PARIS, Dec 28 (Reuters) – The head of an exiled Iranian opposition group called on Monday for international sanctions against the government in Tehran after protesters clashed with security forces in demonstrations across the country.

Maryam Rajavi, president of the Paris-based National Council of Resistance of Iran (NCRI) said the latest wave of protests should be backed by economic measures by Western governments.

"It's time to adopt very firm, global sanctions," she told Reuters in a telephone interview.

"There needs to be a firm policy to cut economic and political relations because the Iranian people have taken to the streets. They have to be helped.

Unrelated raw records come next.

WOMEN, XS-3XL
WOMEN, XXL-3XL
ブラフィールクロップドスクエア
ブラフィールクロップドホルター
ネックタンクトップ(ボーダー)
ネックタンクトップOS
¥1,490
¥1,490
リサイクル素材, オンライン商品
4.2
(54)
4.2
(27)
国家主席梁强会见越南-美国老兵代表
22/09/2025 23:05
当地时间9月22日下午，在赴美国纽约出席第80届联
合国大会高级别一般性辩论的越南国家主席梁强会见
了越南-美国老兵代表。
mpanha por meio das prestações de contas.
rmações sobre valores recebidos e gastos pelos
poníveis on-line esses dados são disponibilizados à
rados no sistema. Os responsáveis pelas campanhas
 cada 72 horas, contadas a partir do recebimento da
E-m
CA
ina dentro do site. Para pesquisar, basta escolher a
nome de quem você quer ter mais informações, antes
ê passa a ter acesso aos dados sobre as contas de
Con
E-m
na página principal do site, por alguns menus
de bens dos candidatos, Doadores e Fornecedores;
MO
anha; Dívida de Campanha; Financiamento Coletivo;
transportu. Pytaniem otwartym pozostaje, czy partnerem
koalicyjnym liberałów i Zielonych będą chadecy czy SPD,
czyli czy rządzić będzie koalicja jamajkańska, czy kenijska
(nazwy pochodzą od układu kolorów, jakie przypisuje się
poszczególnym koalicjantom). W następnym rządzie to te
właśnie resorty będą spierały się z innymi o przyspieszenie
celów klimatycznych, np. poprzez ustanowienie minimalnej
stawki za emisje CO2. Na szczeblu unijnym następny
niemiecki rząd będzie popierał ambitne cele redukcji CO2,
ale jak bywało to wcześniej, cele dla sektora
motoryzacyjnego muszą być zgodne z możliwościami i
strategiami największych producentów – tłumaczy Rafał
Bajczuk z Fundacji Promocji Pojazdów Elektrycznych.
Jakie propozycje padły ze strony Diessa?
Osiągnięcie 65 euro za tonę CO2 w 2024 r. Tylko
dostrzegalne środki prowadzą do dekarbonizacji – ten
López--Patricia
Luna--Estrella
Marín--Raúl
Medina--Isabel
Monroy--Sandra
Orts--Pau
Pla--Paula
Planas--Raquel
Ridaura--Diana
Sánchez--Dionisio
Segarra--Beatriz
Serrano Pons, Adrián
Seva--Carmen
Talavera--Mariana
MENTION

The United States and Europe must act," she said.

The NCRI and its main faction, the People's Mujahideen Organisation of Iran (PMOI), have thousands of followers in Europe and the United States and it was the first group to expose Iran's covert nuclear programme in 2002.

The group, which began as a leftist-Islamist organisation opposed to the former Shah, says it has wide backing in Iran but Western analysts say its support is hard to gauge and is limited because it sided with Iraq during the 1980-88 Gulf war.

Iran's Intelligence Ministry said members of the PMOI were among those arrested in Sunday's protests.

Rajavi said the protest movement was now calling for the same things that her group was aiming for: a complete removal of the government under Supreme Leader Ayatollah Ali Khamenei.

"What the Iranian people want is a total change in the regime of the Supreme Leader. They don't want reform or a more moderate approach from the regime," she said.

"They want to overthrow the regime of the mullahs, they want a secular republic to replace religious dictatorship."

The PMOI was removed from a European Union list of banned terrorist groups in January but it is battling to be taken off a similar U.S. list.

"It's very unfortunate now to have the terrorist label applied to the Iranian resistance movement by Western countries because it's very clear that it was at the request of the mullahs' regime," she said.

"I think Western countries have to be impartial towards the Iranian people and the resistance and the mullahs' regime."